For [tex]\( z \approx 1.7677669529663689 \)[/tex]:
[tex]\[ P(Z < 1.7677669529663689) \approx 0.9614500641282292 \][/tex]
Thus, the probability of observing more than 170 smokers is:
[tex]\[ P(X \geq 170) \approx 1 - 0.9614500641282292 \approx 0.0385499358717708 \][/tex]
### Conclusion:
Since this probability (approximately 0.0385) is less than the common significance level of 0.05 (or 5%), it would be considered unusual to observe 170 smokers who started smoking before turning 18 years old in a random sample of 200 adult smokers.
Thus, we can summarize:
(a) [tex]\(\mu_X = 160\)[/tex]
(b) On average, out of 200 adult smokers, we expect 160 to have started smoking before turning 18.
(c) Observing 170 smokers who started smoking before 18 would be unusual, as there is roughly a 3.85% chance of this happening, which is less than the typical threshold of 5%.
### Part (a) Compute the mean and standard deviation of the random variable [tex]\( X \)[/tex].
Given:
- Probability of success (starting smoking before 18) [tex]\( p = 0.80 \)[/tex]
- Number of trials [tex]\( n = 200 \)[/tex]
#### Mean ([tex]\(\mu_X\)[/tex]):
The mean of a binomial distribution can be calculated using the formula:
[tex]\[ \mu_X = n \cdot p \][/tex]
So,
[tex]\[ \mu_X = 200 \cdot 0.80 = 160 \][/tex]
#### Standard Deviation ([tex]\(\sigma_X\)[/tex]):
The standard deviation of a binomial distribution is given by:
[tex]\[ \sigma_X = \sqrt{n \cdot p \cdot (1 - p)} \][/tex]
So,
[tex]\[ \sigma_X = \sqrt{200 \cdot 0.80 \cdot (1 - 0.80)} = \sqrt{200 \cdot 0.80 \cdot 0.20} \][/tex]
[tex]\[ \sigma_X = \sqrt{32} \approx 5.65685424949238 \][/tex]
Thus, the mean ([tex]\(\mu_X\)[/tex]) is 160 and the standard deviation ([tex]\(\sigma_X\)[/tex]) is approximately 5.65685424949238.
### Part (b) Interpret the mean.
The mean, or expected value, [tex]\( \mu_X = 160 \)[/tex], means that on average, out of 200 adult smokers, we would expect 160 of them to have started smoking before turning 18 years old.
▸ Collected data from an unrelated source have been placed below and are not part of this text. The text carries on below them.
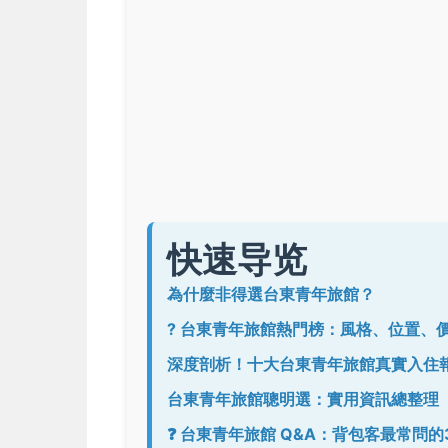
快速导览
為什麼非得選台東青年旅館？
? 台東青年旅館熱門榜：風格、位置、
深度剖析！十大台東青年旅館真實入住
台東青年旅館聰明選：實用資訊總整理
❓ 台東青年旅館 Q&A：背包客最常問的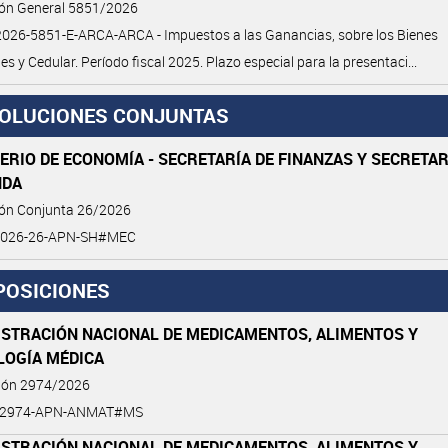
ión General 5851/2026
026-5851-E-ARCA-ARCA - Impuestos a las Ganancias, sobre los Bienes
es y Cedular. Período fiscal 2025. Plazo especial para la presentaci...
OLUCIONES CONJUNTAS
ERIO DE ECONOMÍA - SECRETARÍA DE FINANZAS Y SECRETAR
NDA
ión Conjunta 26/2026
2026-26-APN-SH#MEC
POSICIONES
ISTRACIÓN NACIONAL DE MEDICAMENTOS, ALIMENTOS Y
LOGÍA MÉDICA
ción 2974/2026
6-2974-APN-ANMAT#MS
ISTRACIÓN NACIONAL DE MEDICAMENTOS, ALIMENTOS Y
This provides a central value around which the number of smokers starting before 18 is centered.
### Part (c) Determine if it would be unusual to observe 170 smokers who started smoking before turning 18 years old in a random sample of 200 adult smokers.
To determine if observing 170 smokers is unusual, we calculate the z-score and then find the corresponding probability.
#### Z-score Calculation:
The z-score for 170 smokers is calculated using the formula:
[tex]\[ z = \frac{x - \mu_X}{\sigma_X} \][/tex]
Given:
- [tex]\( x = 170 \)[/tex]
- [tex]\( \mu_X = 160 \)[/tex]
- [tex]\( \sigma_X = 5.65685424949238 \)[/tex]
So,
[tex]\[ z = \frac{170 - 160}{5.65685424949238} \][/tex]
[tex]\[ z \approx 1.7677669529663689 \][/tex]
#### Probability Calculation:
To find the probability associated with this z-score, we look up the z-score in a standard normal distribution table or use a computational tool. The probability of obtaining a z-score less than 1.7677669529663689 corresponds to the cumulative distribution function (CDF) value at that point.
For [tex]\( z \approx 1.7677669529663689 \)[/tex]:
[tex]\[ P(Z < 1.7677669529663689) \approx 0.9614500641282292 \][/tex]
Thus, the probability of observing more than 170 smokers is:
[tex]\[ P(X \geq 170) \approx 1 - 0.9614500641282292 \approx 0.0385499358717708 \][/tex]
### Conclusion:
Since this probability (approximately 0.0385) is less than the common significance level of 0.05 (or 5%), it would be considered unusual to observe 170 smokers who started smoking before turning 18 years old in a random sample of 200 adult smokers.
Thus, we can summarize:
(a) [tex]\(\mu_X = 160\)[/tex]
(b) On average, out of 200 adult smokers, we expect 160 to have started smoking before turning 18.
(c) Observing 170 smokers who started smoking before 18 would be unusual, as there is roughly a 3.85% chance of this happening, which is less than the typical threshold of 5%.